EXERCISE DIRECTIONS
Begin at the start of the records and stop after the line that contains "Gå til spørsmål og svar". Write those lines out again with "Utdanning" changed to "Skole" and everything else unchanged, leaving out the pictures.

DATA SECTION
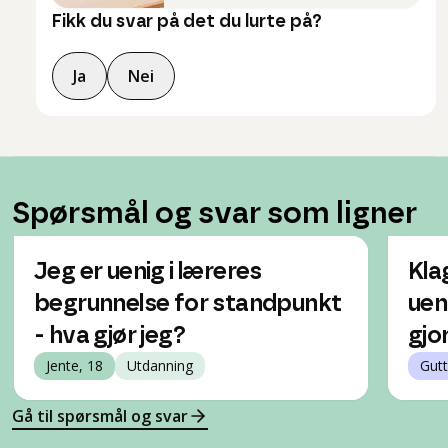
Fikk du svar på det du lurte på?
Ja
Nei
Spørsmål og svar som ligner
Jeg er uenig i læreres
Kla
begrunnelse for standpunkt
uen
- hva gjør jeg?
gjo
Jente, 18
Utdanning
Gutt
Gå til spørsmål og svar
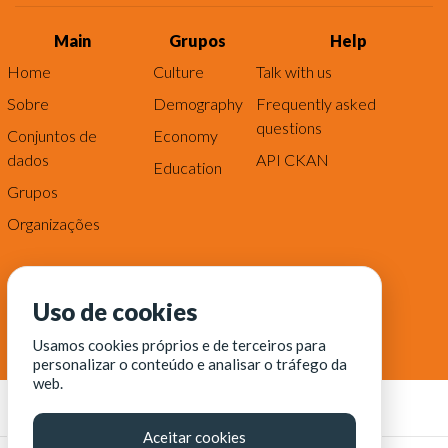
Main
Grupos
Help
Home
Culture
Talk with us
Sobre
Demography
Frequently asked
questions
Conjuntos de
Economy
dados
API CKAN
Education
Grupos
Organizações
Uso de cookies
Usamos cookies próprios e de terceiros para
personalizar o conteúdo e analisar o tráfego da
web.
Aceitar cookies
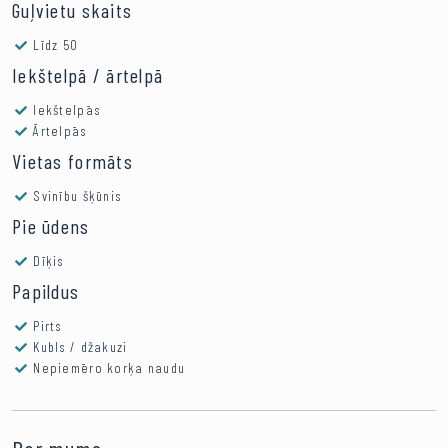
Guļvietu skaits
Līdz 50
Iekštelpā / ārtelpā
Iekštelpās
Ārtelpās
Vietas formāts
Svinību šķūnis
Pie ūdens
Dīķis
Papildus
Pirts
Kubls / džakuzi
Nepiemēro korķa naudu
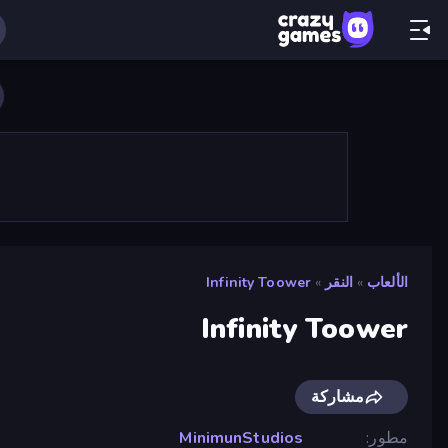
الألعاب
»
النقر
»
Infinity Toower
Infinity Toower
مشاركة
مطور
MinimunStudios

SOLUTION
Fikk du svar på det du lurte på?
Ja
Nei
Spørsmål og svar som ligner
Jeg er uenig i læreres
Kla
begrunnelse for standpunkt
uen
- hva gjør jeg?
gjo
Jente, 18
Skole
Gutt
Gå til spørsmål og svar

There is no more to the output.